## WHAT YOU SHOULD DO
Pictures do not belong in the copy; quote every entry below exactly.

## PROVIDED RECORDS
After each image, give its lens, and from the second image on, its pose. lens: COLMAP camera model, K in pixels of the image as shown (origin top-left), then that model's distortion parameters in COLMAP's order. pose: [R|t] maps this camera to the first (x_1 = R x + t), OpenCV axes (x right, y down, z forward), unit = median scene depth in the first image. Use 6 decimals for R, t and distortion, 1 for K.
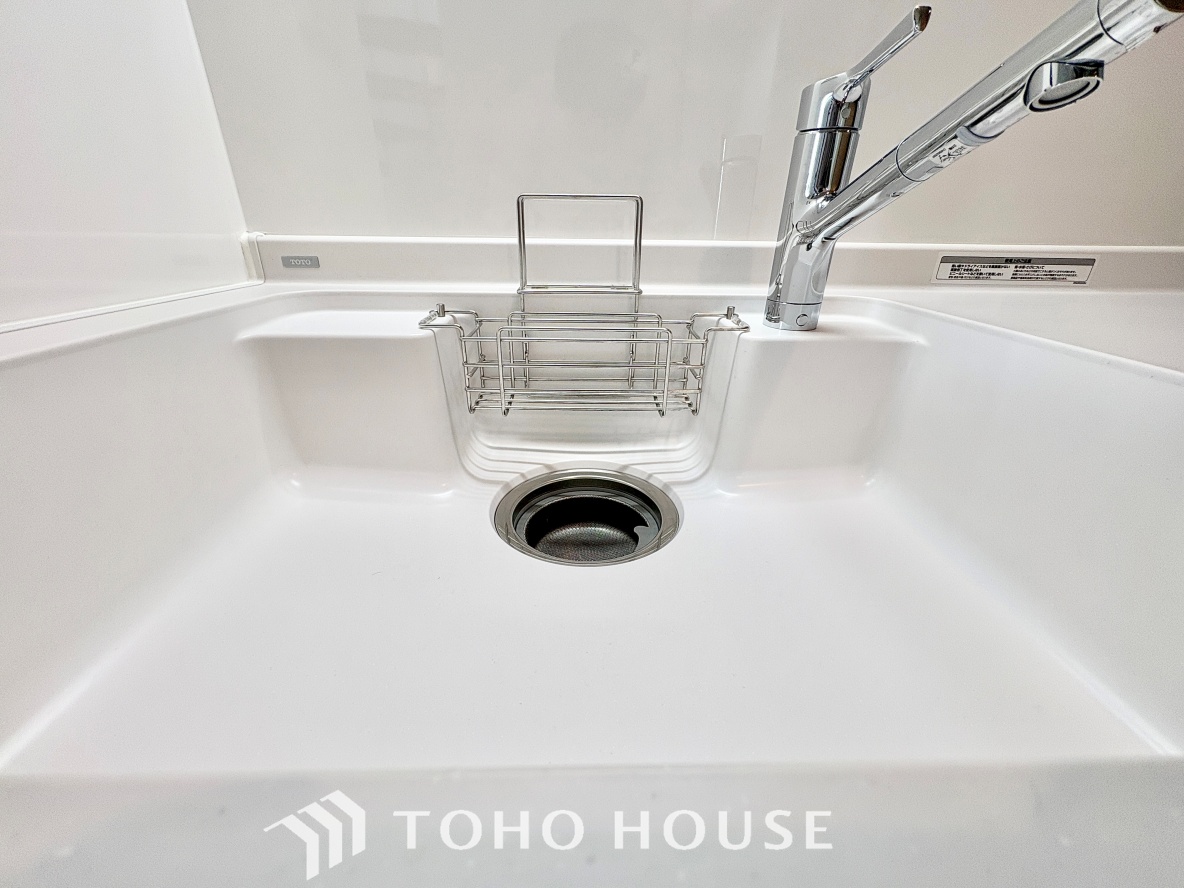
lens RADIAL K [[473.9, 0, 594.7], [0, 473.9, 437.7], [0, 0, 1]] dist [-0.000858, 0.000453]
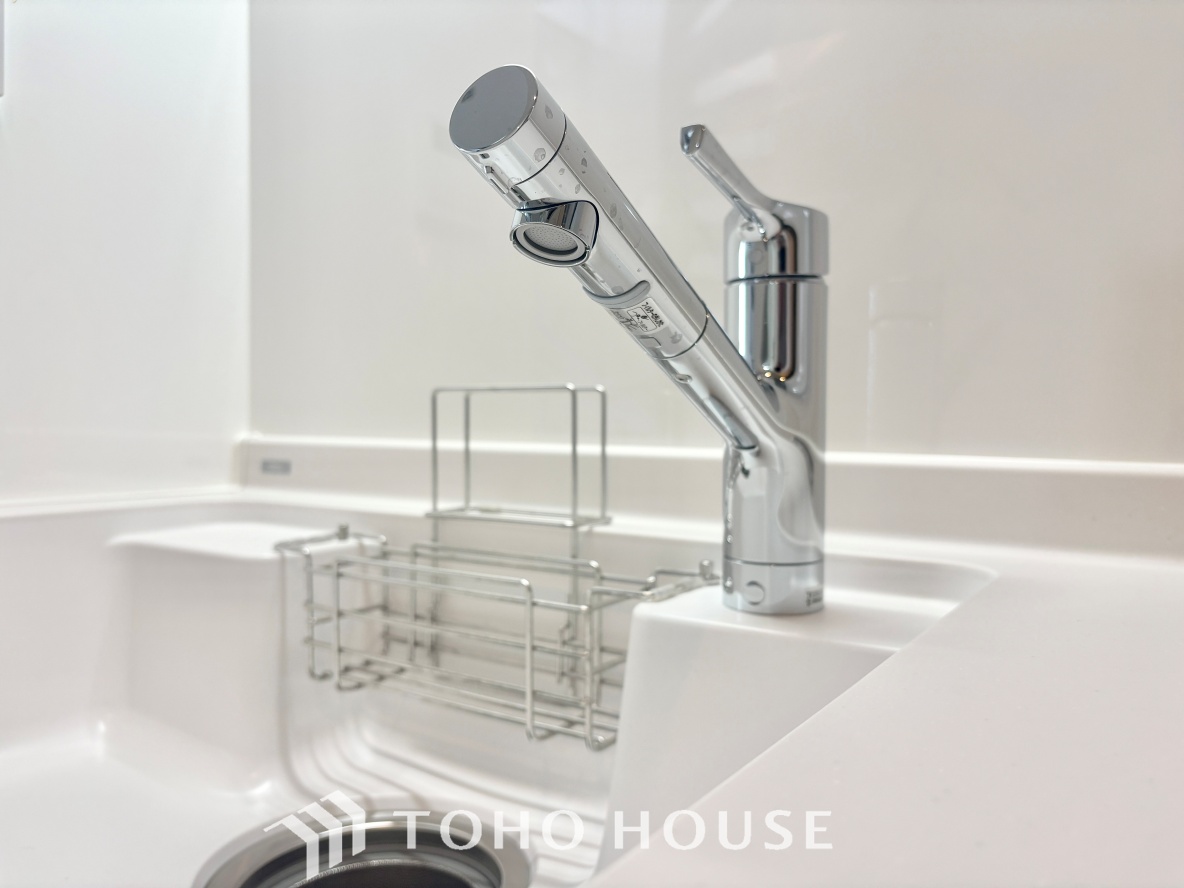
lens RADIAL K [[897.9, 0, 591.4], [0, 897.9, 445.3], [0, 0, 1]] dist [-0.042609, -0.004883]
pose [[0.851109, 0.016805, -0.524719, 0.679907], [-0.227349, 0.912704, -0.339536, -0.014806], [0.473207, 0.408277, 0.780631, 0.069018]]
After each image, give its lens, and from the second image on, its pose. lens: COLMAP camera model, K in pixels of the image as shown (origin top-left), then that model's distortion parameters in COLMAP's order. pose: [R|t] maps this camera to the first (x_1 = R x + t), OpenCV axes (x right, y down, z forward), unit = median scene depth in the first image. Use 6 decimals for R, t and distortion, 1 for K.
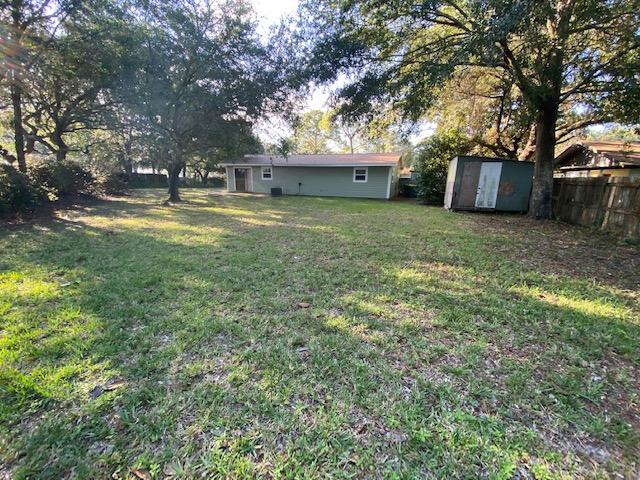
lens RADIAL K [[258.7, 0, 320.0], [0, 258.7, 240.0], [0, 0, 1]] dist [0.024626, -0.022690]
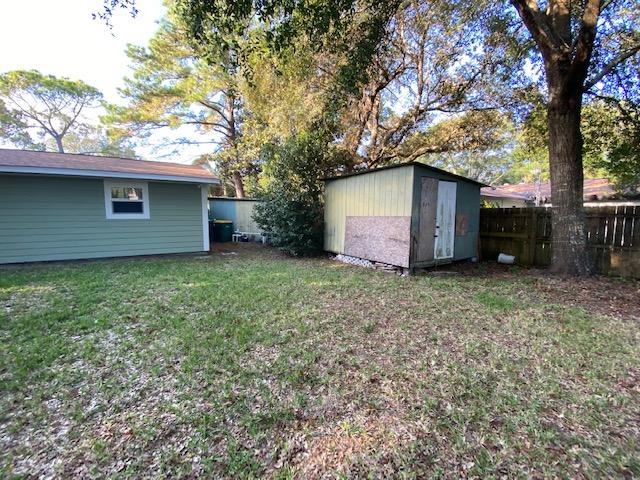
lens RADIAL K [[258.7, 0, 320.0], [0, 258.7, 240.0], [0, 0, 1]] dist [0.024626, -0.022690]
pose [[0.606019, -0.091157, 0.790210, 0.020687], [0.185299, 0.982260, -0.028796, -0.198078], [-0.773567, 0.163876, 0.612160, 0.845659]]
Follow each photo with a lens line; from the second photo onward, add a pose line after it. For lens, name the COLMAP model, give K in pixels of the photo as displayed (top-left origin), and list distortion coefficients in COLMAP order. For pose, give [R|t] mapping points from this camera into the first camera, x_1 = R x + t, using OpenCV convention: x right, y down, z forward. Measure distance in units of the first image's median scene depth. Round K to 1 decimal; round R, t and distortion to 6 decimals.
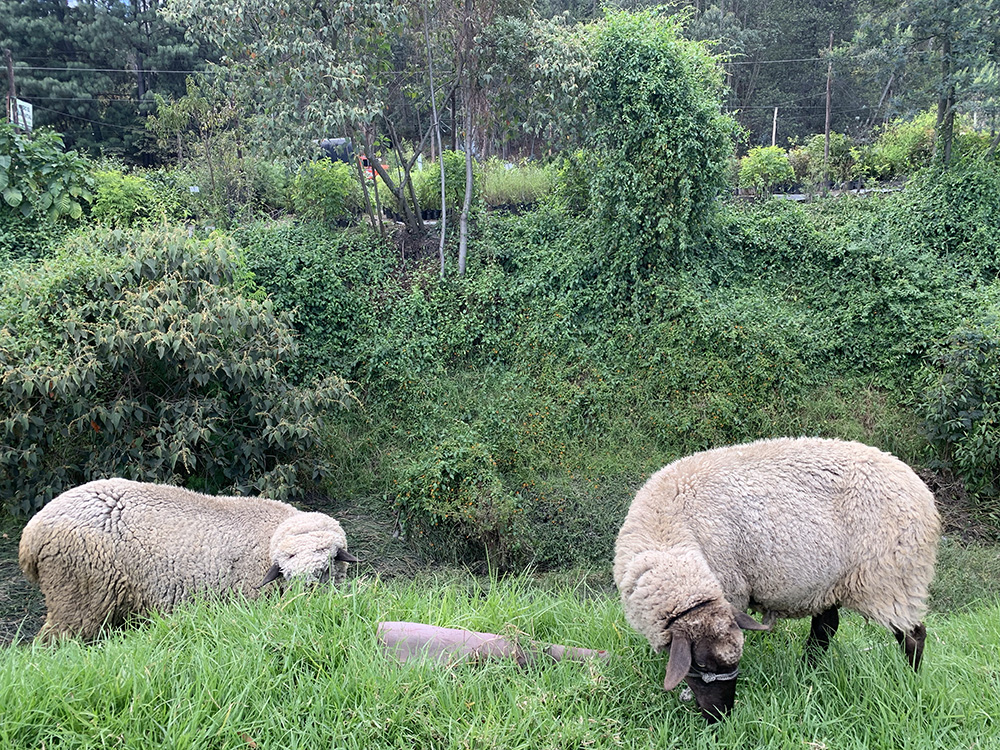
lens RADIAL K [[766.9, 0, 501.8], [0, 766.9, 363.4], [0, 0, 1]] dist [0.045421, -0.056472]
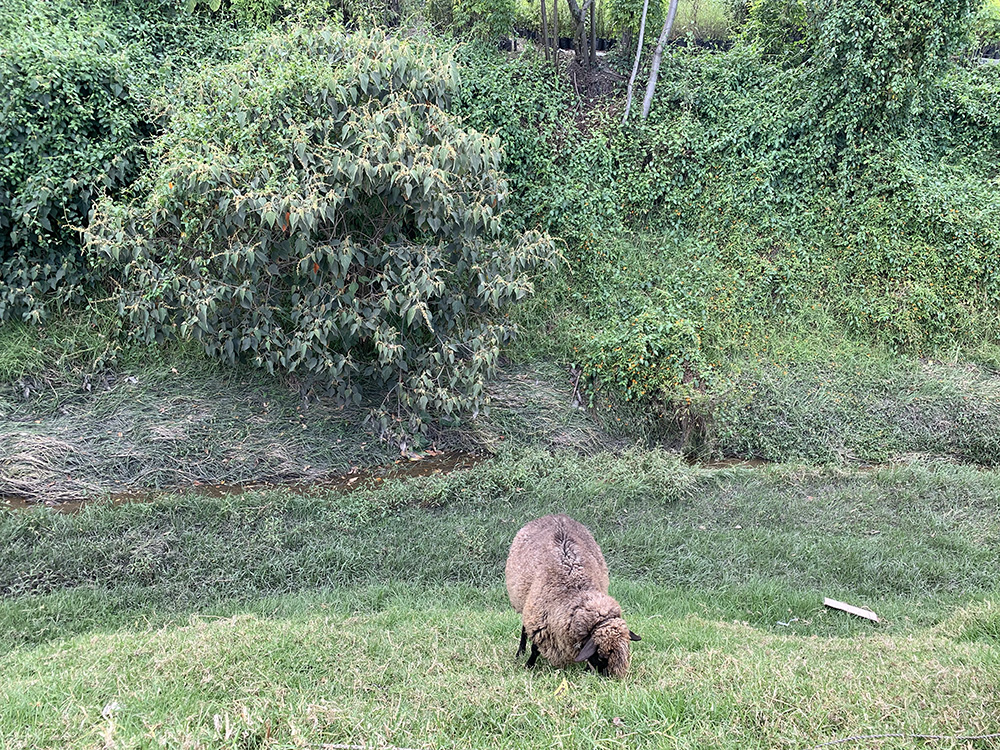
lens RADIAL K [[767.7, 0, 499.6], [0, 767.7, 365.6], [0, 0, 1]] dist [0.041481, -0.049314]
pose [[0.995705, 0.091882, 0.011354, -0.216000], [-0.092287, 0.975287, 0.200745, -0.003530], [0.007372, -0.200931, 0.979578, 0.080570]]
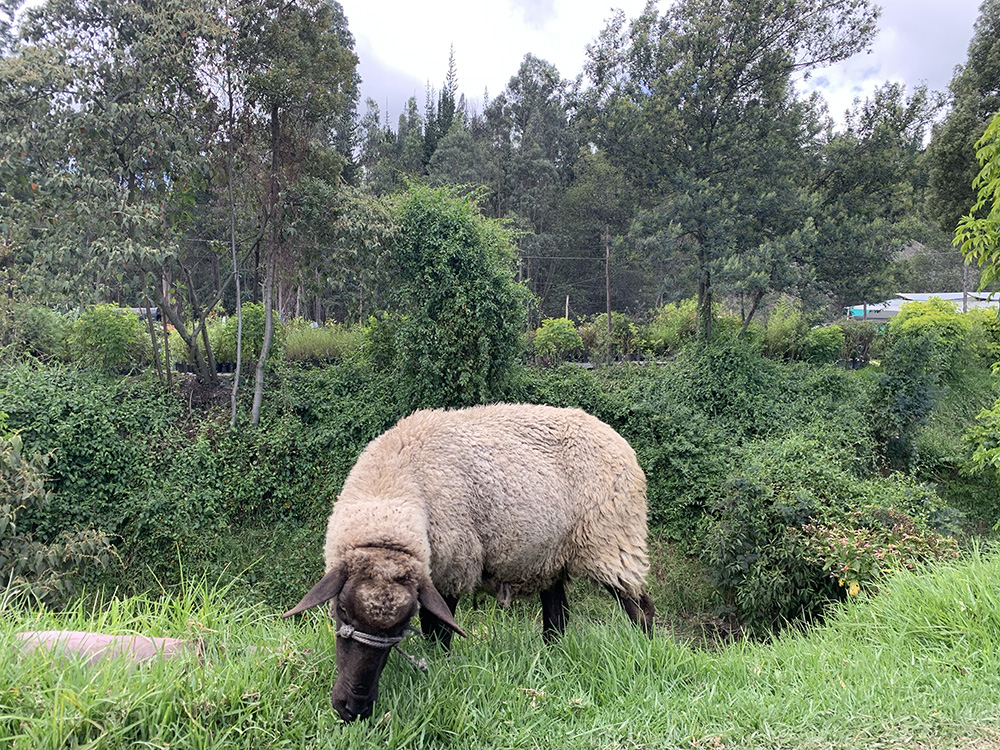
lens RADIAL K [[763.3, 0, 504.5], [0, 763.3, 362.3], [0, 0, 1]] dist [0.049093, -0.097183]
pose [[0.970961, 0.036940, 0.236368, 0.020832], [0.021495, 0.970540, -0.239979, 0.044986], [-0.238269, 0.238091, 0.941563, 0.020636]]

## RESULT FOR THIS EXERCISE
After each image, give its lens, and from the second image on, its pose. lens: COLMAP camera model, K in pixels of the image as shown (origin top-left), then that model's distortion parameters in COLMAP's order. pose: [R|t] maps this camera to the first (x_1 = R x + t), OpenCV axes (x right, y down, z forward), unit = median scene depth in the first image. Use 6 decimals for R, t and distortion, 1 for K.
lens RADIAL K [[473.9, 0, 594.7], [0, 473.9, 437.7], [0, 0, 1]] dist [-0.000858, 0.000453]
lens RADIAL K [[897.9, 0, 591.4], [0, 897.9, 445.3], [0, 0, 1]] dist [-0.042609, -0.004883]
pose [[0.851109, 0.016805, -0.524719, 0.679907], [-0.227349, 0.912704, -0.339536, -0.014806], [0.473207, 0.408277, 0.780631, 0.069018]]
After each image, give its lens, and from the second image on, its pose. lens: COLMAP camera model, K in pixels of the image as shown (origin top-left), then that model's distortion parameters in COLMAP's order. pose: [R|t] maps this camera to the first (x_1 = R x + t), OpenCV axes (x right, y down, z forward), unit = median scene depth in the first image. Use 6 decimals for R, t and distortion, 1 for K.
lens RADIAL K [[258.7, 0, 320.0], [0, 258.7, 240.0], [0, 0, 1]] dist [0.024626, -0.022690]
lens RADIAL K [[258.7, 0, 320.0], [0, 258.7, 240.0], [0, 0, 1]] dist [0.024626, -0.022690]
pose [[0.606019, -0.091157, 0.790210, 0.020687], [0.185299, 0.982260, -0.028796, -0.198078], [-0.773567, 0.163876, 0.612160, 0.845659]]
Follow each photo with a lens line; from the second photo onward, add a pose line after it. For lens, name the COLMAP model, give K in pixels of the photo as displayed (top-left origin), and list distortion coefficients in COLMAP order. For pose, give [R|t] mapping points from this camera into the first camera, x_1 = R x + t, using OpenCV convention: x right, y down, z forward. Measure distance in units of the first image's median scene depth. Round K to 1 decimal; round R, t and distortion to 6 decimals.
lens RADIAL K [[766.9, 0, 501.8], [0, 766.9, 363.4], [0, 0, 1]] dist [0.045421, -0.056472]
lens RADIAL K [[767.7, 0, 499.6], [0, 767.7, 365.6], [0, 0, 1]] dist [0.041481, -0.049314]
pose [[0.995705, 0.091882, 0.011354, -0.216000], [-0.092287, 0.975287, 0.200745, -0.003530], [0.007372, -0.200931, 0.979578, 0.080570]]
lens RADIAL K [[763.3, 0, 504.5], [0, 763.3, 362.3], [0, 0, 1]] dist [0.049093, -0.097183]
pose [[0.970961, 0.036940, 0.236368, 0.020832], [0.021495, 0.970540, -0.239979, 0.044986], [-0.238269, 0.238091, 0.941563, 0.020636]]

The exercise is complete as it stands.